Zunahme der Gewaltverbrechen in Macau

Macau strotzt vor Kraft und hat sich innerhalb von nur wenigen Jahren zur umsatzstärksten Gambling-Metropole der Welt entwickelt. Doch die Megagewinne lassen offenbar auch die Verteilungskämpfe härter werden. Eine Serie von Morden und der Anschlag auf einen einflussreichen Casino-Mogul kratzen am Image der Boom-City.

33 Casinos erwirtschaften in Macau mittlerweile über 33 Milliarden Dollar Umsatz pro Jahr. Die Wirtschaft prosperiert und trotzdem werden in der Stadtregierung immer mehr Stimmen laut, die auf eine familienorientierte Politik setzen.

Doch in der Realität scheinen seit kurzem die Verteilungskämpfe der 90er Jahre zurückzukehren. Schon Mitte Juni war der Besitzer des „Greek Mythology“ Casinos, Mr. Ng Man Sun während des Abendessens in seinem Restaurant von sechs Männern überfallen worden. Die Angreifer attackierten den 65-Jährigen mit Hämmern und Keulen. Dabei vermieden sie Kopfverletzungen brachten Man Sun aber schwere Verletzungen an Armen und Beinen bei. Eine klare Handschrift der chinesischen Mafia (Triaden).

Auch die Mordrate ist in den vergangenen Wochen in die Höhe geschnellt. Zwischen Mai 2011 und Juni 2012 hatte es gerade einmal drei Morde innerhalb des Gambling Districts in Macau gegeben. In den vergangenen zwei Wochen waren es fünf.

Am 14. Juli waren zwei Männer im Grand Lapa Hotel tot aufgefunden worden.

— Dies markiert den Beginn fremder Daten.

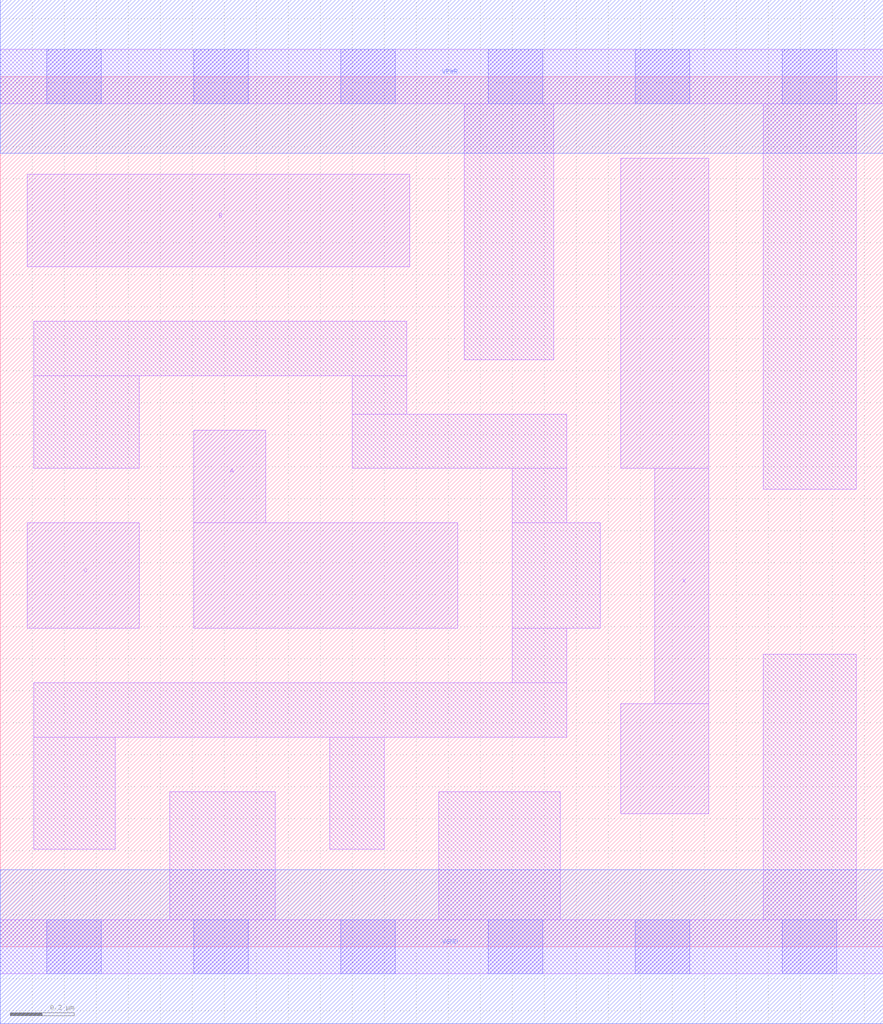
<source format=lef>
# Copyright 2020 The SkyWater PDK Authors
#
# Licensed under the Apache License, Version 2.0 (the "License");
# you may not use this file except in compliance with the License.
# You may obtain a copy of the License at
#
#     https://www.apache.org/licenses/LICENSE-2.0
#
# Unless required by applicable law or agreed to in writing, software
# distributed under the License is distributed on an "AS IS" BASIS,
# WITHOUT WARRANTIES OR CONDITIONS OF ANY KIND, either express or implied.
# See the License for the specific language governing permissions and
# limitations under the License.
#
# SPDX-License-Identifier: Apache-2.0

VERSION 5.7 ;
  NAMESCASESENSITIVE ON ;
  NOWIREEXTENSIONATPIN ON ;
  DIVIDERCHAR "/" ;
  BUSBITCHARS "[]" ;
UNITS
  DATABASE MICRONS 200 ;
END UNITS
MACRO sky130_fd_sc_hd__or3_2
  CLASS CORE ;
  FOREIGN sky130_fd_sc_hd__or3_2 ;
  ORIGIN  0.000000  0.000000 ;
  SIZE  2.760000 BY  2.720000 ;
  SYMMETRY X Y R90 ;
  SITE unithd ;
  PIN A
    ANTENNAGATEAREA  0.126000 ;
    DIRECTION INPUT ;
    USE SIGNAL ;
    PORT
      LAYER li1 ;
        RECT 0.605000 0.995000 1.430000 1.325000 ;
        RECT 0.605000 1.325000 0.830000 1.615000 ;
    END
  END A
  PIN B
    ANTENNAGATEAREA  0.126000 ;
    DIRECTION INPUT ;
    USE SIGNAL ;
    PORT
      LAYER li1 ;
        RECT 0.085000 2.125000 1.280000 2.415000 ;
    END
  END B
  PIN C
    ANTENNAGATEAREA  0.126000 ;
    DIRECTION INPUT ;
    USE SIGNAL ;
    PORT
      LAYER li1 ;
        RECT 0.085000 0.995000 0.435000 1.325000 ;
    END
  END C
  PIN X
    ANTENNADIFFAREA  0.445500 ;
    DIRECTION OUTPUT ;
    USE SIGNAL ;
    PORT
      LAYER li1 ;
        RECT 1.940000 0.415000 2.215000 0.760000 ;
        RECT 1.940000 1.495000 2.215000 2.465000 ;
        RECT 2.045000 0.760000 2.215000 1.495000 ;
    END
  END X
  PIN VGND
    DIRECTION INOUT ;
    SHAPE ABUTMENT ;
    USE GROUND ;
    PORT
      LAYER met1 ;
        RECT 0.000000 -0.240000 2.760000 0.240000 ;
    END
  END VGND
  PIN VPWR
    DIRECTION INOUT ;
    SHAPE ABUTMENT ;
    USE POWER ;
    PORT
      LAYER met1 ;
        RECT 0.000000 2.480000 2.760000 2.960000 ;
    END
  END VPWR
  OBS
    LAYER li1 ;
      RECT 0.000000 -0.085000 2.760000 0.085000 ;
      RECT 0.000000  2.635000 2.760000 2.805000 ;
      RECT 0.105000  0.305000 0.360000 0.655000 ;
      RECT 0.105000  0.655000 1.770000 0.825000 ;
      RECT 0.105000  1.495000 0.435000 1.785000 ;
      RECT 0.105000  1.785000 1.270000 1.955000 ;
      RECT 0.530000  0.085000 0.860000 0.485000 ;
      RECT 1.030000  0.305000 1.200000 0.655000 ;
      RECT 1.100000  1.495000 1.770000 1.665000 ;
      RECT 1.100000  1.665000 1.270000 1.785000 ;
      RECT 1.370000  0.085000 1.750000 0.485000 ;
      RECT 1.450000  1.835000 1.730000 2.635000 ;
      RECT 1.600000  0.825000 1.770000 0.995000 ;
      RECT 1.600000  0.995000 1.875000 1.325000 ;
      RECT 1.600000  1.325000 1.770000 1.495000 ;
      RECT 2.385000  0.085000 2.675000 0.915000 ;
      RECT 2.385000  1.430000 2.675000 2.635000 ;
    LAYER mcon ;
      RECT 0.145000 -0.085000 0.315000 0.085000 ;
      RECT 0.145000  2.635000 0.315000 2.805000 ;
      RECT 0.605000 -0.085000 0.775000 0.085000 ;
      RECT 0.605000  2.635000 0.775000 2.805000 ;
      RECT 1.065000 -0.085000 1.235000 0.085000 ;
      RECT 1.065000  2.635000 1.235000 2.805000 ;
      RECT 1.525000 -0.085000 1.695000 0.085000 ;
      RECT 1.525000  2.635000 1.695000 2.805000 ;
      RECT 1.985000 -0.085000 2.155000 0.085000 ;
      RECT 1.985000  2.635000 2.155000 2.805000 ;
      RECT 2.445000 -0.085000 2.615000 0.085000 ;
      RECT 2.445000  2.635000 2.615000 2.805000 ;
  END
END sky130_fd_sc_hd__or3_2
END LIBRARY

</source>
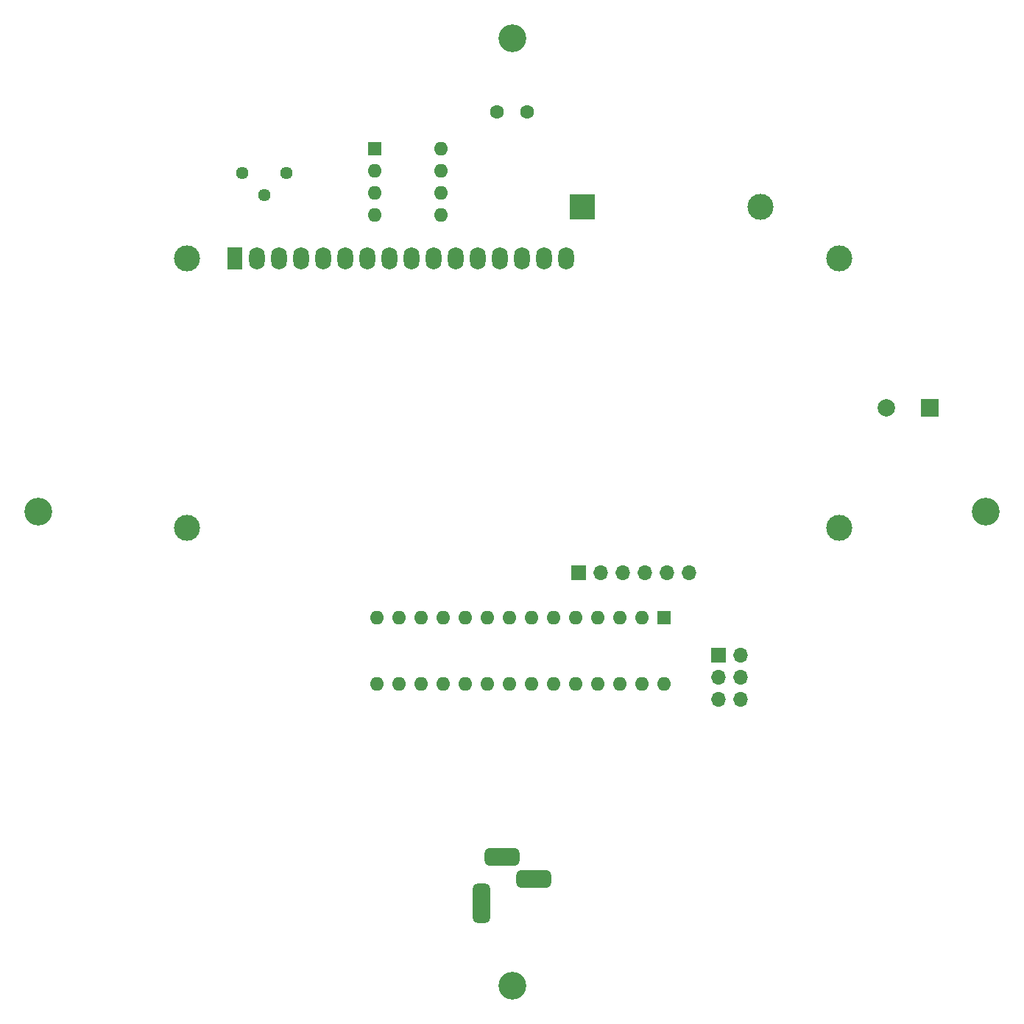
<source format=gbr>
%TF.GenerationSoftware,KiCad,Pcbnew,(6.0.5)*%
%TF.CreationDate,2022-07-18T04:00:38-05:00*%
%TF.ProjectId,First Round Clock,46697273-7420-4526-9f75-6e6420436c6f,rev?*%
%TF.SameCoordinates,PX3dc4fd0PYa381e90*%
%TF.FileFunction,Soldermask,Bot*%
%TF.FilePolarity,Negative*%
%FSLAX46Y46*%
G04 Gerber Fmt 4.6, Leading zero omitted, Abs format (unit mm)*
G04 Created by KiCad (PCBNEW (6.0.5)) date 2022-07-18 04:00:38*
%MOMM*%
%LPD*%
G01*
G04 APERTURE LIST*
G04 Aperture macros list*
%AMRoundRect*
0 Rectangle with rounded corners*
0 $1 Rounding radius*
0 $2 $3 $4 $5 $6 $7 $8 $9 X,Y pos of 4 corners*
0 Add a 4 corners polygon primitive as box body*
4,1,4,$2,$3,$4,$5,$6,$7,$8,$9,$2,$3,0*
0 Add four circle primitives for the rounded corners*
1,1,$1+$1,$2,$3*
1,1,$1+$1,$4,$5*
1,1,$1+$1,$6,$7*
1,1,$1+$1,$8,$9*
0 Add four rect primitives between the rounded corners*
20,1,$1+$1,$2,$3,$4,$5,0*
20,1,$1+$1,$4,$5,$6,$7,0*
20,1,$1+$1,$6,$7,$8,$9,0*
20,1,$1+$1,$8,$9,$2,$3,0*%
G04 Aperture macros list end*
%ADD10C,3.200000*%
%ADD11C,1.600000*%
%ADD12O,1.700000X1.700000*%
%ADD13R,1.700000X1.700000*%
%ADD14R,1.600000X1.600000*%
%ADD15O,1.600000X1.600000*%
%ADD16C,3.000000*%
%ADD17O,1.800000X2.600000*%
%ADD18R,1.800000X2.600000*%
%ADD19RoundRect,0.500000X-0.500000X1.750000X-0.500000X-1.750000X0.500000X-1.750000X0.500000X1.750000X0*%
%ADD20RoundRect,0.500000X-1.500000X-0.500000X1.500000X-0.500000X1.500000X0.500000X-1.500000X0.500000X0*%
%ADD21C,2.000000*%
%ADD22R,2.000000X2.000000*%
%ADD23R,3.000000X3.000000*%
%ADD24C,1.440000*%
G04 APERTURE END LIST*
D10*
%TO.C,H4*%
X30730000Y71450000D03*
%TD*%
D11*
%TO.C,R9*%
X83505000Y117450000D03*
X86905000Y117450000D03*
%TD*%
D10*
%TO.C,H3*%
X139730000Y71450000D03*
%TD*%
D12*
%TO.C,J2*%
X105580000Y64450000D03*
X103040000Y64450000D03*
X100500000Y64450000D03*
X97960000Y64450000D03*
X95420000Y64450000D03*
D13*
X92880000Y64450000D03*
%TD*%
D10*
%TO.C,H2*%
X85230000Y16950000D03*
%TD*%
D14*
%TO.C,U3*%
X69430000Y113250000D03*
D15*
X69430000Y110710000D03*
X69430000Y108170000D03*
X69430000Y105630000D03*
X77050000Y105630000D03*
X77050000Y108170000D03*
X77050000Y110710000D03*
X77050000Y113250000D03*
%TD*%
D10*
%TO.C,H1*%
X85230000Y125950000D03*
%TD*%
D13*
%TO.C,J3*%
X108955000Y54975000D03*
D12*
X111495000Y54975000D03*
X108955000Y52435000D03*
X111495000Y52435000D03*
X108955000Y49895000D03*
X111495000Y49895000D03*
%TD*%
D16*
%TO.C,DS1*%
X122869400Y100625300D03*
X122868880Y69624600D03*
X47870300Y69624600D03*
X47870300Y100625300D03*
D17*
X91469400Y100625300D03*
X88929400Y100625300D03*
X86389400Y100625300D03*
X83849400Y100625300D03*
X81309400Y100625300D03*
X78769400Y100625300D03*
X76229400Y100625300D03*
X73689400Y100625300D03*
X71149400Y100625300D03*
X68609400Y100625300D03*
X66069400Y100625300D03*
X63529400Y100625300D03*
X60989400Y100625300D03*
X58449400Y100625300D03*
X55909400Y100625300D03*
D18*
X53369400Y100625300D03*
%TD*%
D14*
%TO.C,U2*%
X102730000Y59250000D03*
D15*
X100190000Y59250000D03*
X97650000Y59250000D03*
X95110000Y59250000D03*
X92570000Y59250000D03*
X90030000Y59250000D03*
X87490000Y59250000D03*
X84950000Y59250000D03*
X82410000Y59250000D03*
X79870000Y59250000D03*
X77330000Y59250000D03*
X74790000Y59250000D03*
X72250000Y59250000D03*
X69710000Y59250000D03*
X69710000Y51630000D03*
X72250000Y51630000D03*
X74790000Y51630000D03*
X77330000Y51630000D03*
X79870000Y51630000D03*
X82410000Y51630000D03*
X84950000Y51630000D03*
X87490000Y51630000D03*
X90030000Y51630000D03*
X92570000Y51630000D03*
X95110000Y51630000D03*
X97650000Y51630000D03*
X100190000Y51630000D03*
X102730000Y51630000D03*
%TD*%
D19*
%TO.C,J1*%
X81730000Y26450000D03*
D20*
X84030000Y31750000D03*
X87730000Y29250000D03*
%TD*%
D21*
%TO.C,BZ1*%
X128230000Y83450000D03*
D22*
X133230000Y83450000D03*
%TD*%
D23*
%TO.C,BT1*%
X93288314Y106553000D03*
D16*
X113778314Y106553000D03*
%TD*%
D24*
%TO.C,RV1*%
X59230000Y110450000D03*
X56690000Y107910000D03*
X54150000Y110450000D03*
%TD*%
M02*

</source>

Ein Freund erklärte der Polizei später, dass beide Ermordeten Probleme mit Spielschulden gehabt hätten. Ein dritter Mord wurde vom CEO der Sicherheitsfirma Steve Vickers & Associates ebenfalls mit der Gambling Industrie in Zusammenhang gebracht. Gegenüber einer Zeitung erklärte er: „Macau geht durch eine Periode der Instabilität. Es scheint ganz offensichtlich ein Problem mit Spielsüchtigen und der Kreditmafia zu geben.“

Die Vergabe von illegalen Krediten hat in Macau einen eigenen Geschäftszweig aufblühen lassen. So genannte Junket Operators vergeben unbegrenzte Kredite mit brutalen Rückzahlungs-Konditionen. Von den Kreditnehmern werden gigantische Zinsen genommen. Als Sicherheit werden meist die Pässe und ID-Dokumente einbehalten. Bei Problemen werden die Familien und Angehörigen belästigt. Im worst case droht schwere Körperverletzung oder Mord.

Laut dem Analysten Larry So werden durch die Junket Operator, die ebenfalls eine große Zahl an Luxus-Dienstleistungen anbieten, fast 70 Prozent der Umsätze in Macau kontrolliert. Nachdem es in den 90er Jahren bei den Verteilungskämpfen der Underground-Könige zu zahllosen Bombenanschlägen, Schießereien und Überfällen gekommen war, schien man sich in den vergangenen zehn Jahren auf ein Friedensabkommen geeinigt zu haben. Damit könnte es nun ein Ende haben.